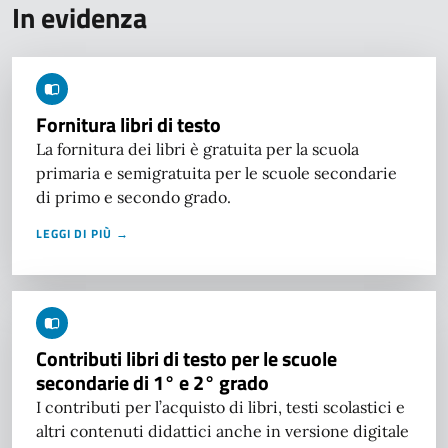
In evidenza
Fornitura libri di testo
La fornitura dei libri è gratuita per la scuola
primaria e semigratuita per le scuole secondarie
di primo e secondo grado.
LEGGI DI PIÙ →
Contributi libri di testo per le scuole
secondarie di 1° e 2° grado
I contributi per l’acquisto di libri, testi scolastici e
altri contenuti didattici anche in versione digitale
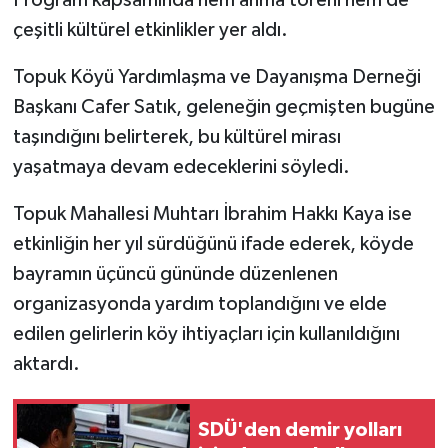
Program kapsamında hem anma töreni hem de
çeşitli kültürel etkinlikler yer aldı.
Topuk Köyü Yardımlaşma ve Dayanışma Derneği
Başkanı Cafer Satık, geleneğin geçmişten bugüne
taşındığını belirterek, bu kültürel mirası
yaşatmaya devam edeceklerini söyledi.
Topuk Mahallesi Muhtarı İbrahim Hakkı Kaya ise
etkinliğin her yıl sürdüğünü ifade ederek, köyde
bayramın üçüncü gününde düzenlenen
organizasyonda yardım toplandığını ve elde
edilen gelirlerin köy ihtiyaçları için kullanıldığını
aktardı.
SDÜ'den demir yolları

· · · · · · ·

Output the full set of records above without changing a word, and drop the images.

*RESULT*.
In evidenza
Fornitura libri di testo
La fornitura dei libri è gratuita per la scuola
primaria e semigratuita per le scuole secondarie
di primo e secondo grado.
LEGGI DI PIÙ →
Contributi libri di testo per le scuole
secondarie di 1° e 2° grado
I contributi per l’acquisto di libri, testi scolastici e
altri contenuti didattici anche in versione digitale
Program kapsamında hem anma töreni hem de
çeşitli kültürel etkinlikler yer aldı.
Topuk Köyü Yardımlaşma ve Dayanışma Derneği
Başkanı Cafer Satık, geleneğin geçmişten bugüne
taşındığını belirterek, bu kültürel mirası
yaşatmaya devam edeceklerini söyledi.
Topuk Mahallesi Muhtarı İbrahim Hakkı Kaya ise
etkinliğin her yıl sürdüğünü ifade ederek, köyde
bayramın üçüncü gününde düzenlenen
organizasyonda yardım toplandığını ve elde
edilen gelirlerin köy ihtiyaçları için kullanıldığını
aktardı.
SDÜ'den demir yolları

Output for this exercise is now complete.